Exercise brief
From the softmax passage below, pull out the stretch that begins at the words "## The softmax" and ends after the words "be much faster.", copying it word for word.
[Start Given passage]
## The softmax function


The softmax function can be written as follows, where $i$ indexes an instance in a dataset and there are $K$ output classes. 

$p(y_i = k | x_i) = \frac{\text{exp}(\text{score}_{i, k})}{\sum_{k'}^K \text{exp}(\text{score}_{i,{k^\prime}})} $

In this notebook we will learn about the softmax function by implementing it in Python code. This will also help us learn some very fundamental aspects of implementing machine learning algorithms. Concretely we will do the following: 
   - First, we will implement the softmax function using vanilla Python code.
   - Second, we will experiment with implementing the softmax function using vectorized code, and see that it will be much faster.
   - Finally, we will also implement a numerically stable and vectorized version of the softmax. This means that we will code a version of the sofmax function that will be able to handle really big or small inputs (which is common in ML).

### Step 1: Thinking through the dimensions of our data

Say we have 2 features and 3 classes. What is the dimensionality of $x_i$? What is the dimensionality of our scores vector?
[End Given passage]
[Start Data shown]
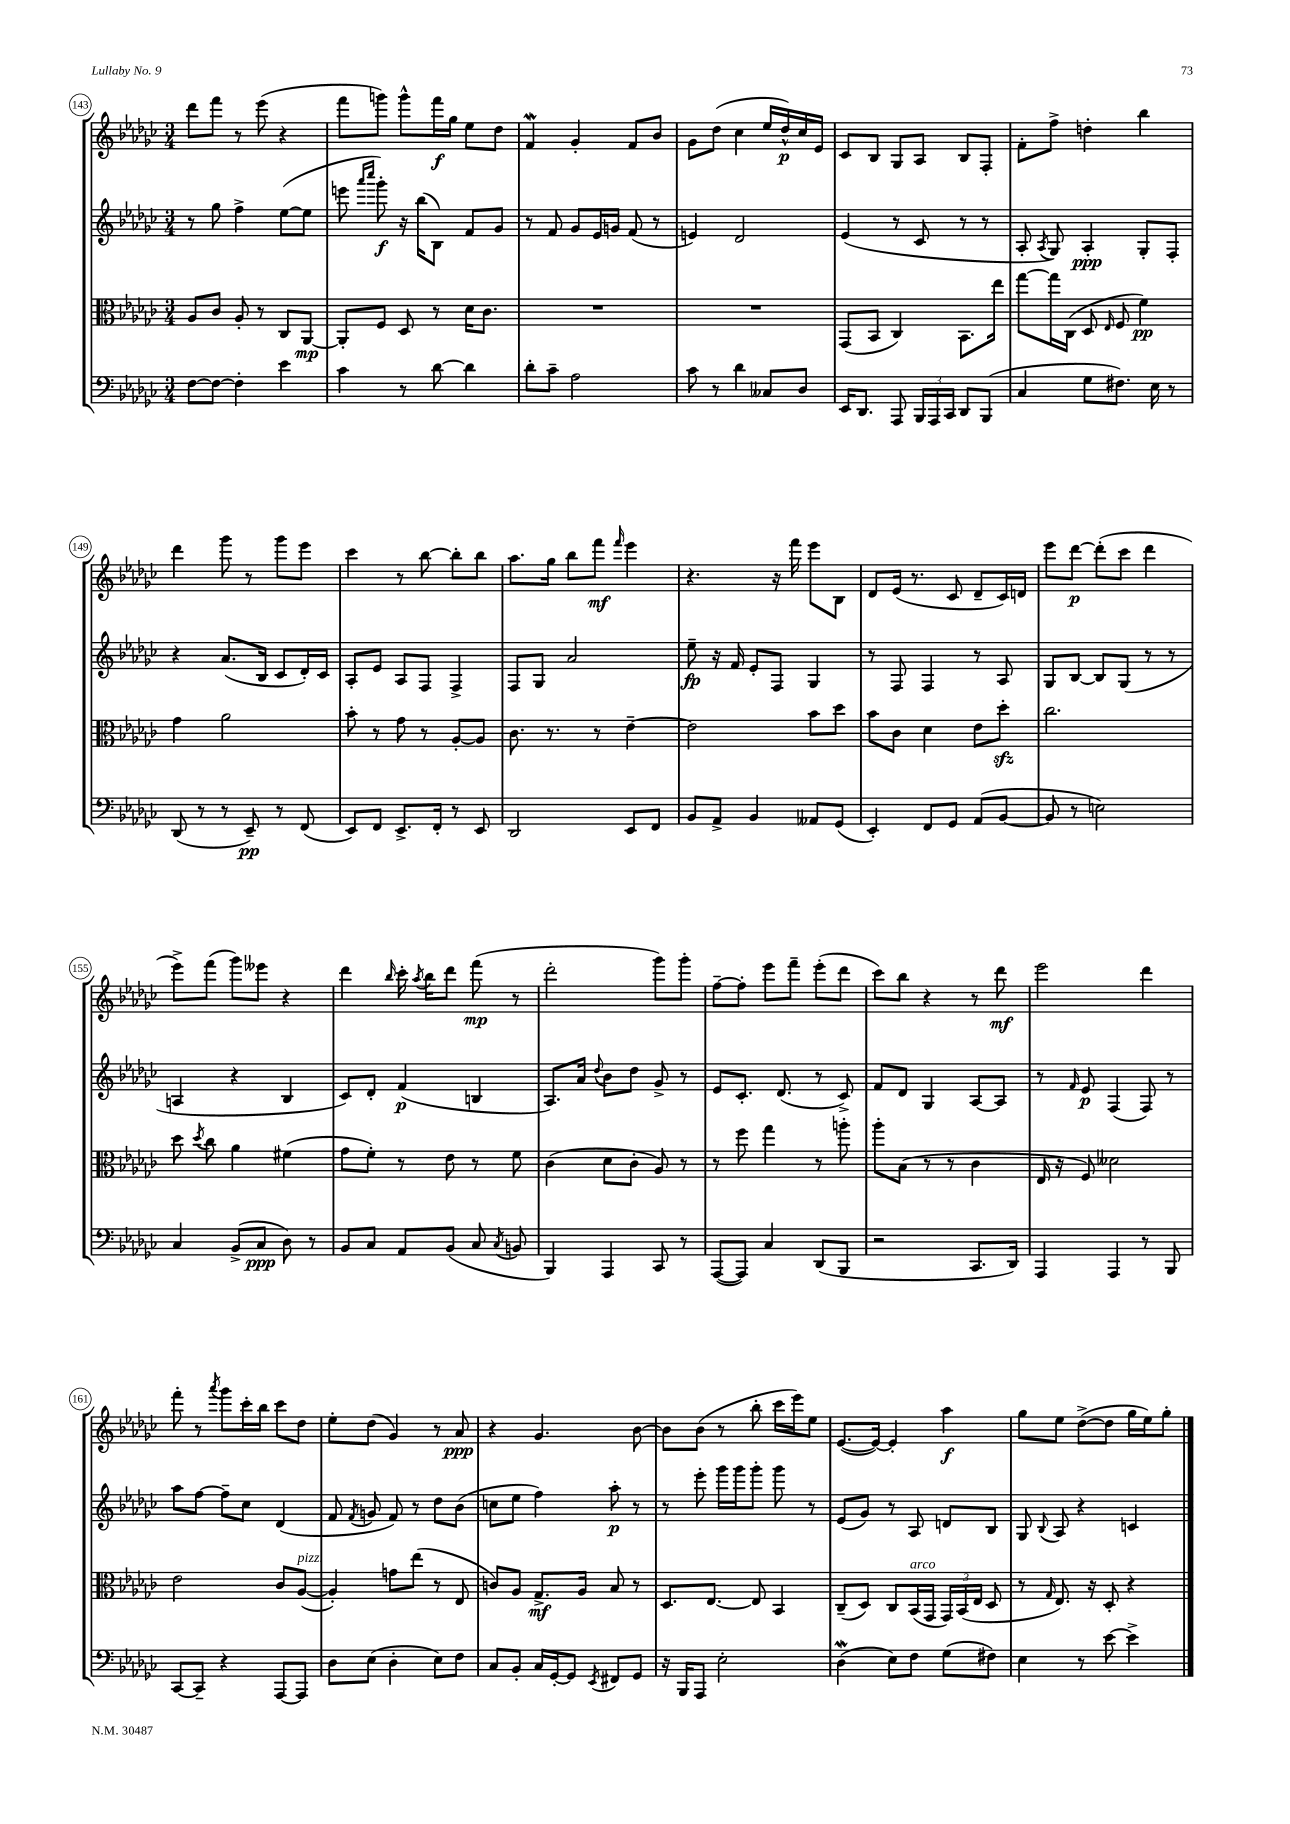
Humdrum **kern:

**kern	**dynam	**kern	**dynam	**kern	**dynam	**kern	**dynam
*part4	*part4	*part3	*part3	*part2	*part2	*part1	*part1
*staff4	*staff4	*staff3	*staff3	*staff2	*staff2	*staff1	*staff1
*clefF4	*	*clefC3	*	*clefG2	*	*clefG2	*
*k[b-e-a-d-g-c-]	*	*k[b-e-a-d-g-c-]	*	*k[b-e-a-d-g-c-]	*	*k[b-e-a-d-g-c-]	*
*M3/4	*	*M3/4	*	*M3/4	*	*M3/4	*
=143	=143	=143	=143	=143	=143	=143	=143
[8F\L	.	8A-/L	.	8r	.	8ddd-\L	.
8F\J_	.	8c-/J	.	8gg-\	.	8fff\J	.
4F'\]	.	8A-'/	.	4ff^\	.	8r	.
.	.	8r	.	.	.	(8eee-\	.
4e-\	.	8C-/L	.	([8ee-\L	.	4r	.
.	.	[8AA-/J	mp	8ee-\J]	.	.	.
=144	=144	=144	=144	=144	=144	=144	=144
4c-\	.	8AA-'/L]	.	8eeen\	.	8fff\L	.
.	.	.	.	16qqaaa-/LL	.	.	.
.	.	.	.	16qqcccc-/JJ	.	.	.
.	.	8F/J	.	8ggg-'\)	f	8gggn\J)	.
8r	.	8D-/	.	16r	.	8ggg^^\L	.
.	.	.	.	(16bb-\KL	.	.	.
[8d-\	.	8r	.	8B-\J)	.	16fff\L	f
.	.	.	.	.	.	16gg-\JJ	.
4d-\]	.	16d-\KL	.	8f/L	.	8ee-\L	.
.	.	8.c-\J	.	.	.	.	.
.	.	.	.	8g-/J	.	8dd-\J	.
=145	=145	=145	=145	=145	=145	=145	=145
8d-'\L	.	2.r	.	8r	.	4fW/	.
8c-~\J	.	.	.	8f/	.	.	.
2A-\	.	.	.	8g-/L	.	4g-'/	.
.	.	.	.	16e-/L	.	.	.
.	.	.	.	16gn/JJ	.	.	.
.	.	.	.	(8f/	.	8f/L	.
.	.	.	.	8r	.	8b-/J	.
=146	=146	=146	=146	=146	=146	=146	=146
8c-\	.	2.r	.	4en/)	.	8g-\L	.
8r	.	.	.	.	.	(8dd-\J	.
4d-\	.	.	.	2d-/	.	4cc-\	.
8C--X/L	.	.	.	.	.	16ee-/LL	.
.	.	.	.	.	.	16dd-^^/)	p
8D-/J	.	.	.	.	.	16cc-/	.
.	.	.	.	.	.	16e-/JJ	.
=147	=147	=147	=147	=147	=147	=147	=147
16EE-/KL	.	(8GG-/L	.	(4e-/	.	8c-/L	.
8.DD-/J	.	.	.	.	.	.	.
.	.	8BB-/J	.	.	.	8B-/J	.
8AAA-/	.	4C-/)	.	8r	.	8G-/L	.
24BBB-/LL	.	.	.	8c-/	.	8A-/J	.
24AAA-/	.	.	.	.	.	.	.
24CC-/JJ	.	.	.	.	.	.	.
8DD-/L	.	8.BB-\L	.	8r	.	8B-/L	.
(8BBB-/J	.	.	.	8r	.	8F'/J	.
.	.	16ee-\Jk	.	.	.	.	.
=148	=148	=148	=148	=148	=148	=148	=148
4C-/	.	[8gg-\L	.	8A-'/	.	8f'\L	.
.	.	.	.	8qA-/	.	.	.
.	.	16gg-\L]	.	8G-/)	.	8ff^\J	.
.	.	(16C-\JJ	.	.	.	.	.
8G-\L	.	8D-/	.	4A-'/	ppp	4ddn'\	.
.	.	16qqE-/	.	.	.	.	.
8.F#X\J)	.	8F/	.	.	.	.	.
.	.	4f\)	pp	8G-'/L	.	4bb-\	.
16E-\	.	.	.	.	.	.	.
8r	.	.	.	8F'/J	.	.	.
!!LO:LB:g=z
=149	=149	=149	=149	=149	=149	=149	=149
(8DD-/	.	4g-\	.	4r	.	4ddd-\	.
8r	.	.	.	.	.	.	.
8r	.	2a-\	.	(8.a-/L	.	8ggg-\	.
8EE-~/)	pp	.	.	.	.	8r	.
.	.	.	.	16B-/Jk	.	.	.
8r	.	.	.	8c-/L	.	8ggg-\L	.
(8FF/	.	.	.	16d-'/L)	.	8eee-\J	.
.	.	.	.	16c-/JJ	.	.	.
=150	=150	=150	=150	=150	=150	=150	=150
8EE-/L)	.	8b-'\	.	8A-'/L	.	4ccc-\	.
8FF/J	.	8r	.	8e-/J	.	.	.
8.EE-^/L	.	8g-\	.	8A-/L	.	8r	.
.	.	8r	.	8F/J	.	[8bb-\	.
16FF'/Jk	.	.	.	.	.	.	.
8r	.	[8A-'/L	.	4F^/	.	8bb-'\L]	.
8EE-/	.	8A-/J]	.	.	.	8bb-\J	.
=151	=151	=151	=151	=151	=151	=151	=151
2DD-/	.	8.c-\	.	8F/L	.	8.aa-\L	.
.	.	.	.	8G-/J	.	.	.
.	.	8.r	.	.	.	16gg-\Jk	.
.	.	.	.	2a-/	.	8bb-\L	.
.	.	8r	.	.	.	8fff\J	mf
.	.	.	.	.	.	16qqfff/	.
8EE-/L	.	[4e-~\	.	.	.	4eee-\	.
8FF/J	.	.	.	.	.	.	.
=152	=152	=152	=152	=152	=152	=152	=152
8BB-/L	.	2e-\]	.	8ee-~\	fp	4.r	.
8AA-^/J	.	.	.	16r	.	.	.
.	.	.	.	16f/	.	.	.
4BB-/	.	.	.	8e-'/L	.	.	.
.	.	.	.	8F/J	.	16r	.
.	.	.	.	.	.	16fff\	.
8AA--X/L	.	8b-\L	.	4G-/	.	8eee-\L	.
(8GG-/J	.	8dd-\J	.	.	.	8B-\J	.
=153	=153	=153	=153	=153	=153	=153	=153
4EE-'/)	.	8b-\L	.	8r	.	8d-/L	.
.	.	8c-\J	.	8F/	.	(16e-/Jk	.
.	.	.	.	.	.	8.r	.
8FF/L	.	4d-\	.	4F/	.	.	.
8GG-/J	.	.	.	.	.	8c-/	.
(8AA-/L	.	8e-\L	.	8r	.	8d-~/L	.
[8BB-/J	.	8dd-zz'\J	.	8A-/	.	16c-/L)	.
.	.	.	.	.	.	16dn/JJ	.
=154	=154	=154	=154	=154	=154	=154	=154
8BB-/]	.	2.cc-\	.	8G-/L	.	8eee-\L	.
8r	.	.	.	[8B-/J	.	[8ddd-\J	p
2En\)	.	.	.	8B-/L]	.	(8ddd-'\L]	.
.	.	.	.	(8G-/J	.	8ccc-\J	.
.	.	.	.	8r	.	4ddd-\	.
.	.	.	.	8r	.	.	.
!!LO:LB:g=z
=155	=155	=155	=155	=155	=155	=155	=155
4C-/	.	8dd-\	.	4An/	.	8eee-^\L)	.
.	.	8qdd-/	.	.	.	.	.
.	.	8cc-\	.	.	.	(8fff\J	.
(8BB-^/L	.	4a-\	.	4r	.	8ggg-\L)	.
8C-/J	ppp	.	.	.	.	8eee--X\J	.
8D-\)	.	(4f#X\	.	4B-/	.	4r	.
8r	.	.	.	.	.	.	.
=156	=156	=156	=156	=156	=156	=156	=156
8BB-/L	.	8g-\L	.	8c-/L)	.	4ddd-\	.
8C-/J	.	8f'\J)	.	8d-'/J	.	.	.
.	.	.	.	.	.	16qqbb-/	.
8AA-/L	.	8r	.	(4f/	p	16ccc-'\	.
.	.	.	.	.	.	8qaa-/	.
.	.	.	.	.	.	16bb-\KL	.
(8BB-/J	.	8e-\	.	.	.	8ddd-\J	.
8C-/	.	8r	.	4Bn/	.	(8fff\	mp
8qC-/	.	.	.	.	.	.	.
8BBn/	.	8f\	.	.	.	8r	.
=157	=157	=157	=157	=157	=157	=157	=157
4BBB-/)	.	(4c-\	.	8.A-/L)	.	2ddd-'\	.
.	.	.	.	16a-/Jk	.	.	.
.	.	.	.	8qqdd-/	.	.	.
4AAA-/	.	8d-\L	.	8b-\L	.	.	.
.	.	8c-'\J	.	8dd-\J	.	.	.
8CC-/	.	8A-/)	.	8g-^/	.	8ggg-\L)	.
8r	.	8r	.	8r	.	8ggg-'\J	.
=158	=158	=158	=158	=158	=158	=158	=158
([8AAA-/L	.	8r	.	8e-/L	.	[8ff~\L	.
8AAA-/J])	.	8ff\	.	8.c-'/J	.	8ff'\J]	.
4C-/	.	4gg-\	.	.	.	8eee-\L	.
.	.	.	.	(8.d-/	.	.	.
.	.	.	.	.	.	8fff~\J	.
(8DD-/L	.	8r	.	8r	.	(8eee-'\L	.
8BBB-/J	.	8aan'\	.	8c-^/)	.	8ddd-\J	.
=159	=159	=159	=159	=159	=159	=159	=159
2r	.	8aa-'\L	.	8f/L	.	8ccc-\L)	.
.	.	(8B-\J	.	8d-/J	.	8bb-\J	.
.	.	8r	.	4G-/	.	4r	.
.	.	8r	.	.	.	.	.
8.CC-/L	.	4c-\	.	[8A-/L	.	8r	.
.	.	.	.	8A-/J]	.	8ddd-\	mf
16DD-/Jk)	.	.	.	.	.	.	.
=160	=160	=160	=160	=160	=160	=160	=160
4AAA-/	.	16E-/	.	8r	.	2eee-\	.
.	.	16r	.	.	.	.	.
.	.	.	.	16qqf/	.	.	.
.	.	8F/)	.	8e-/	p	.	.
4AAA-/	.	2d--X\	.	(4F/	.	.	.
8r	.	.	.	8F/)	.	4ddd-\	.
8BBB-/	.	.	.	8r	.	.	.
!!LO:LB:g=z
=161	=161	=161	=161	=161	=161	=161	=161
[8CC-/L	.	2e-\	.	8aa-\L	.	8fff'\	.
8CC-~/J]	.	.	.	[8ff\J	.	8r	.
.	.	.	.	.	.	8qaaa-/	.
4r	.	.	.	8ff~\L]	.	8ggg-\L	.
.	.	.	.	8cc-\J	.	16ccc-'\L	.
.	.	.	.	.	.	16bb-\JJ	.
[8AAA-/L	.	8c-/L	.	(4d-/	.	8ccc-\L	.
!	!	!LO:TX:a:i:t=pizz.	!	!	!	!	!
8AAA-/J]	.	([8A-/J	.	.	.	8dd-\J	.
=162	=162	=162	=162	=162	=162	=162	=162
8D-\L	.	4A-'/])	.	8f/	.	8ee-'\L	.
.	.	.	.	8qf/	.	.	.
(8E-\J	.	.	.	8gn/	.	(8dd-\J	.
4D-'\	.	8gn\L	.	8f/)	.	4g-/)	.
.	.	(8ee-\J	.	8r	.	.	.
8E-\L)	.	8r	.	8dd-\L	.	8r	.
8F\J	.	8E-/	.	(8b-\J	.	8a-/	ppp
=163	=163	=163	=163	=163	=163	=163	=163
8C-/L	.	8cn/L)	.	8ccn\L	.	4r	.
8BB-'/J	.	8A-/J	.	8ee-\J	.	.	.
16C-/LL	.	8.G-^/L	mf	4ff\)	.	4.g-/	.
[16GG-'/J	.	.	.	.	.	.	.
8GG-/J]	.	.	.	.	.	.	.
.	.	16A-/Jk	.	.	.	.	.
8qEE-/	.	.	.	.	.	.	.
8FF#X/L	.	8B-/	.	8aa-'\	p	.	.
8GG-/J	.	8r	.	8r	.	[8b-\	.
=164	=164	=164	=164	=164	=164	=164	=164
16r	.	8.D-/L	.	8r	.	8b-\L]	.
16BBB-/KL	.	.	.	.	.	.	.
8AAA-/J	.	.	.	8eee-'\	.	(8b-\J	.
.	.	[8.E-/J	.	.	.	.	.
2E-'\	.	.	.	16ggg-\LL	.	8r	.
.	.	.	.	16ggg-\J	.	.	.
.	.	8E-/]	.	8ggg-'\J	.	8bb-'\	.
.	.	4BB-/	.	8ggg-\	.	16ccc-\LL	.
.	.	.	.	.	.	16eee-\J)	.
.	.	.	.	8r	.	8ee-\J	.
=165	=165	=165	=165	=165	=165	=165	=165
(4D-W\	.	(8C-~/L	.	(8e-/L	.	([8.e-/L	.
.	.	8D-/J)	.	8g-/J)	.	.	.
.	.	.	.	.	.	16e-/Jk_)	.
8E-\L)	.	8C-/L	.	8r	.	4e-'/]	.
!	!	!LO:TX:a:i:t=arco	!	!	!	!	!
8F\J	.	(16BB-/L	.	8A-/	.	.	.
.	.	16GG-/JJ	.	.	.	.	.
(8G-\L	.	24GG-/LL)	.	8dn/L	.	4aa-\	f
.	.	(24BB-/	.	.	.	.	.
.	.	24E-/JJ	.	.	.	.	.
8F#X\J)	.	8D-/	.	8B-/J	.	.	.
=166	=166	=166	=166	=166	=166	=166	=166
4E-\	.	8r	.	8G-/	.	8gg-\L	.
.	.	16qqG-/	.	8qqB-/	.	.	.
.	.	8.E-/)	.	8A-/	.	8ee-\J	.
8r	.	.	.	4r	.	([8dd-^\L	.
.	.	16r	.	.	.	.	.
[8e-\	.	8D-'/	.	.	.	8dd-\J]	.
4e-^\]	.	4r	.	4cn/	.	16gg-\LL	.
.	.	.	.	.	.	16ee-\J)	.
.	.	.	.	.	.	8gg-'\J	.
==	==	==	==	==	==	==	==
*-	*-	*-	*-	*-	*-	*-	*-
[End Data shown]
Solution to this task
## The softmax function


The softmax function can be written as follows, where $i$ indexes an instance in a dataset and there are $K$ output classes. 

$p(y_i = k | x_i) = \frac{\text{exp}(\text{score}_{i, k})}{\sum_{k'}^K \text{exp}(\text{score}_{i,{k^\prime}})} $

In this notebook we will learn about the softmax function by implementing it in Python code. This will also help us learn some very fundamental aspects of implementing machine learning algorithms. Concretely we will do the following: 
   - First, we will implement the softmax function using vanilla Python code.
   - Second, we will experiment with implementing the softmax function using vectorized code, and see that it will be much faster.